The task »
Could you arrange every line of the entries below as a Markdown table with the columns Row and Line, numbering each row and skipping blank lines? Leave the pictures out of your answer.

Stored items »
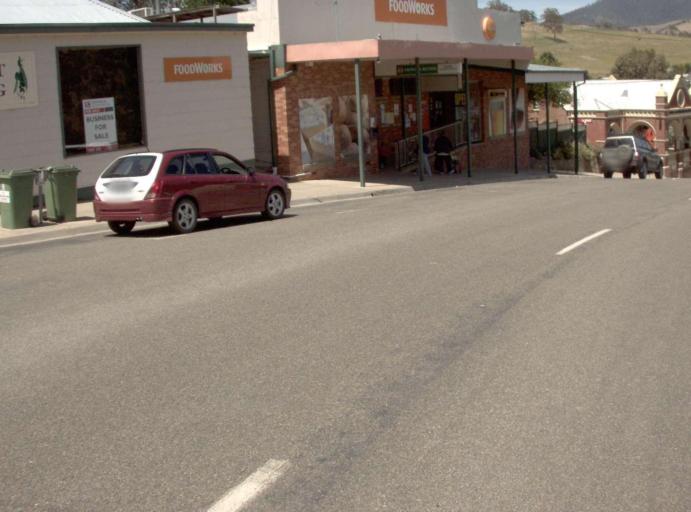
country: AU
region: Victoria
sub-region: Alpine
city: Mount Beauty
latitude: -37.0987
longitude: 147.5943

Final answer »
| Row | Line |
|---|---|
| 1 | country: AU |
| 2 | region: Victoria |
| 3 | sub-region: Alpine |
| 4 | city: Mount Beauty |
| 5 | latitude: -37.0987 |
| 6 | longitude: 147.5943 |